*** Source material ***

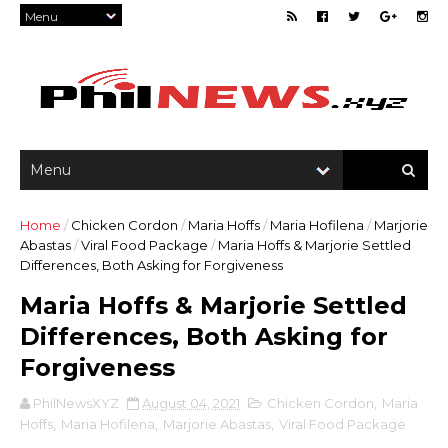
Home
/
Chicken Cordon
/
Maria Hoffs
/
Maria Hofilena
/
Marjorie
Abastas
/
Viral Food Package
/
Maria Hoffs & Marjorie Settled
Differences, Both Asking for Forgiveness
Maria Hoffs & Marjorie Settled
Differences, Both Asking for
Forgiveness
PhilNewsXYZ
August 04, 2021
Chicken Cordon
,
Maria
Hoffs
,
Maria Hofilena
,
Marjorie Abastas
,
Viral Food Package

*** End of Source material ***
*** Source material ***

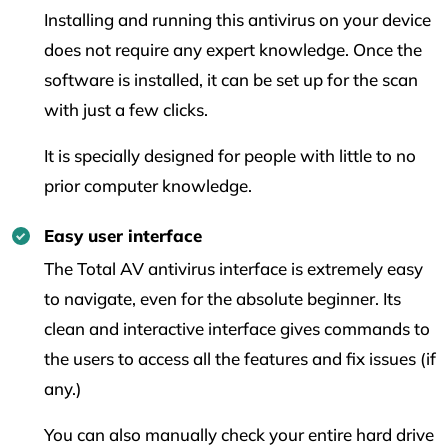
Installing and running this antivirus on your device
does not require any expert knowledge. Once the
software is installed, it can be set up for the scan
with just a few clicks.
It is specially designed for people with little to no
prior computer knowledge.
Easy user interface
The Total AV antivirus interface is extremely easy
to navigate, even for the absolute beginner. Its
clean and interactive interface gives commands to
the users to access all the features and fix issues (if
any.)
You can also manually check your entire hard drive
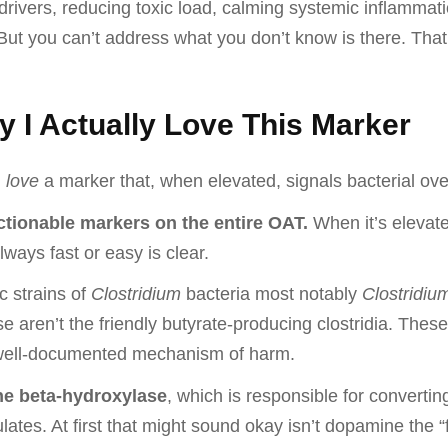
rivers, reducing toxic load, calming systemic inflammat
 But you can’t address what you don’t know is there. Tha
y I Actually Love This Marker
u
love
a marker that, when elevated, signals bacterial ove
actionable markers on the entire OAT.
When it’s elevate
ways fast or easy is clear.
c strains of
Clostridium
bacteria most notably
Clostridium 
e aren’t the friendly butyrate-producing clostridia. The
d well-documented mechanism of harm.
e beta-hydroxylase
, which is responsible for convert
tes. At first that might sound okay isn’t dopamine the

*** End of Source material ***

Looking through the data above, count the lines that include the string "Differences" and give only the count.

- Solved problem:
2